The SSL certificate

Some of you might wonder in which situations an SSL certificate should be used. This tutorial will help you to find an answer whether or not you should upgrade your website or anything else by adding encryption.

The most important parts of a certificate are the public key and the private key.
The following image shows you what is happening when a client tries to establish an encrypted connection to some webserver.

 

ssl

First the client contacts the server and offers available encryption types, the server and the client come to an agreement on which type to use.
The web server sends the public key to the client so the client will be able to encrypt its requests. The webserver got his private key to decrypt all encrypted client requests. With the private key you are able to decrypt all client requests which were encrypted with the public key, that is why you should never hand out your private key to any third party.

To show you the advantage of using encryption, we created an HTML page containing a simple form which can be found on many websites. In the textfields we entered a username and password.

The username we chose: [email protected]

The password we entered: “unencryptedpassword”

To show the difference between encrypted messages and not encrypted messages, we captured some packets using a networking-tool.

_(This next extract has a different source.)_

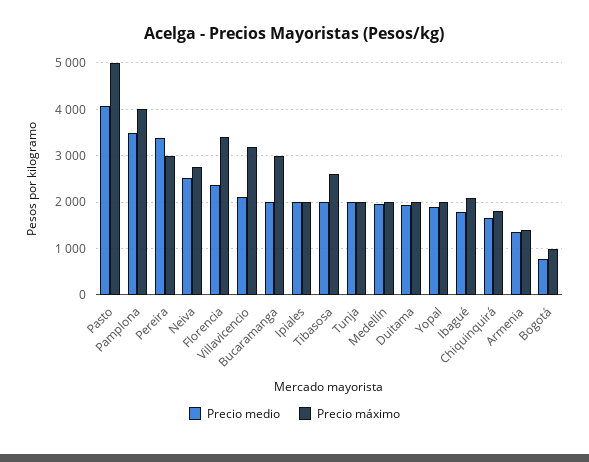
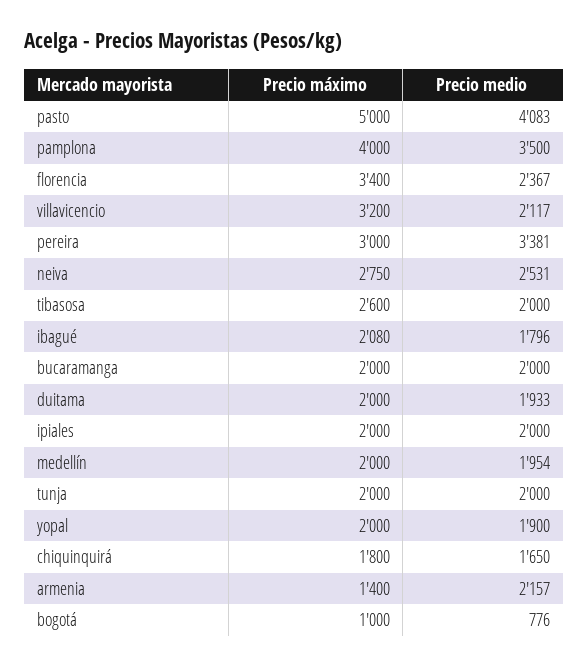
Precio máximo, Bucaramanga: 3000 -> 2000
Precio medio, Armenia: 1400 -> 2157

Without any encryption we could easily extract the username and password used, we could also see which sites we visit.

pw_unencrypted

With encryption enabled we could not find neither username nor password.
It just shows a packet containing some encrypted data, without the private key we cannot determine which data was actually sent.
pw_encrypted

If you are running a website, an email server or just an FTP server, it is always up to you to offer encryption or not. Offering encryption to your customers is the best way to act professionally.

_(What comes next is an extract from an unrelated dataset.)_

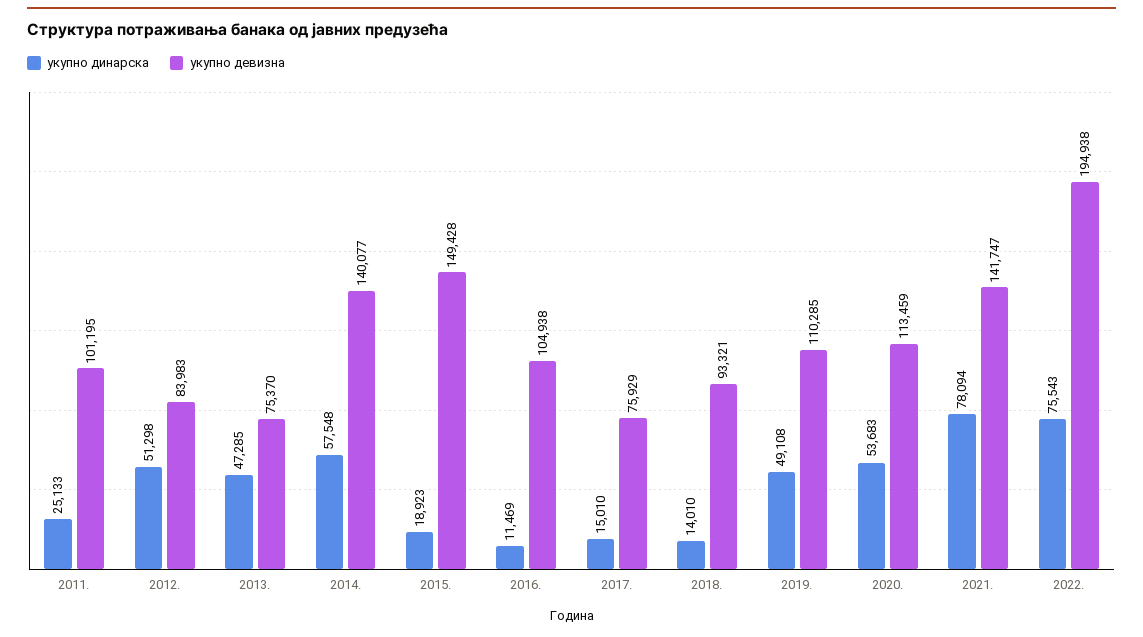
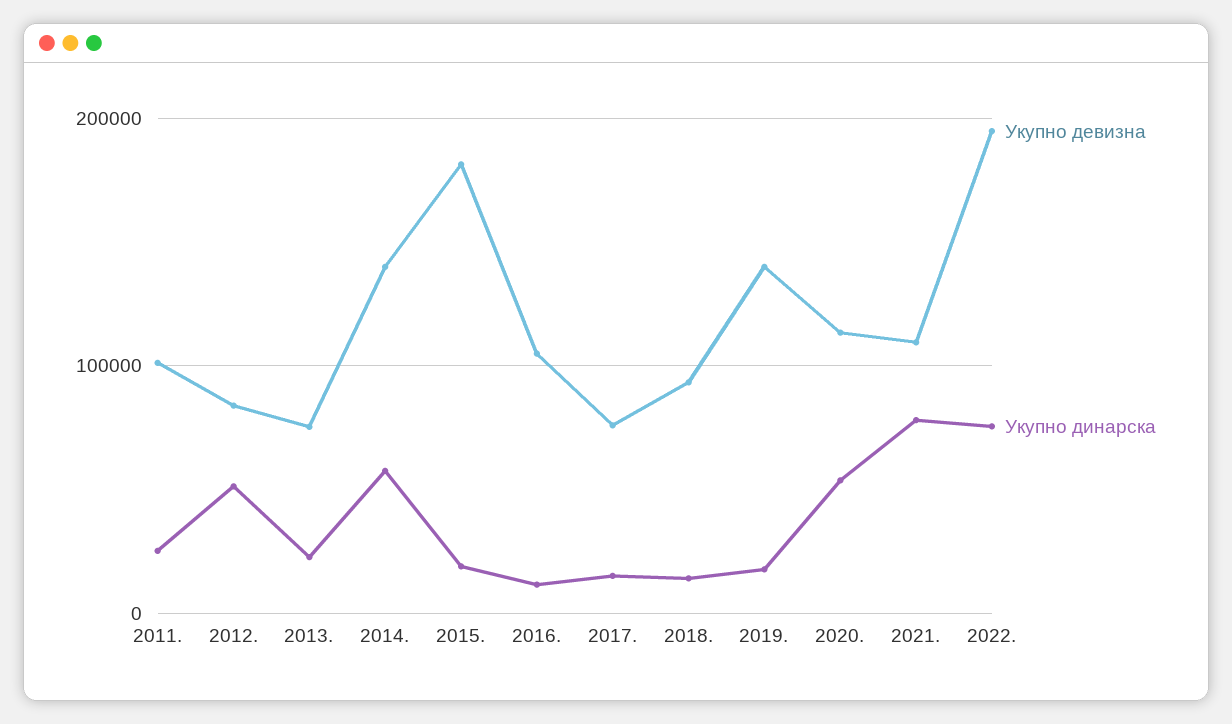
укупно динарска, 2013.: 47285 -> 20000
укупно девизна, 2015.: 149428 -> 180000
укупно динарска, 2019.: 49108 -> 20000
укупно девизна, 2019.: 110285 -> 140000
укупно девизна, 2021.: 141747 -> 110000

There are many types of encryption, this post just handles certificates. Usually encryption algorithms have not changed for years, if you are going to optimize your server you will of course have to think about encryption types, etc.

 


The real meaning of those connection warnings:

If you are running a web interface (cPanel, Plesk, Webmin etc.) you probably encountered a warning as follows:

ssl_err_en

“The connection is not private”, usually you should rethink if you really want to proceed. There is the possibility that some server got hijacked and you are redirected to the wrong website. In this case the warning pops up because the certificate is not valid for the domain we entered. On a web interface you will get a similar warning when using a so called “self signed certificate”. Your browser got a list of authorities which it will trust, signed certificates by one of those authorities will not show any warning.

It can be really unwanted if that warning is showing to all of your customers, sometimes this warning is misinterpreted and the website will be left.

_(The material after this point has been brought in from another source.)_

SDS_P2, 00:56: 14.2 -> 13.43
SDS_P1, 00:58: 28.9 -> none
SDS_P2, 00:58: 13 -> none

There is only one way to remove this warning, you need to get a certificate signed by some official authority.

Some official authorities, such as “Lets Encrypt”, will sign your certificate for free, this is a nice option but not really recommended on a production environment. Usually the domain validated certificate or wildcard  certificate is being used for production environment, those certificates usually are valid for 365 days (1 year).

There are some differences between single domain, multi domain and wildcard certificates. Usually you would want a certificate for “yourdomain.tld” or “www.yourdomain.tld”. A single domain certificate will be valid only for one of those domains, a multi domain certificate alias UCC (Unified Communications Certificate) is valid for all domains included within that certificate. In case you want “www.yourdomain.tld”, “yourdomain.tld” and “subdomain.yourdomain.tld” within a single certificate, a UCC should fit your needs.

There is also some extended validation available, some bigger companies take advantage of this (e.g. PayPal pp_ev). At this point I want to mention that the private key and certificate will always remain the same, there is no encryption change, the certificate will just get signed.

Right after you got your certificate signed by some official authority, everyone will be able to access your encrypted website without any warning.

ssl_ok_en

Important:
Encryption is important, all services (email server, FTP server, web server, etc.) running on your server should offer a way to establish an encrypted connection. There is no need of installing a signed certificate on each service, for most services self-signed certificates are fine.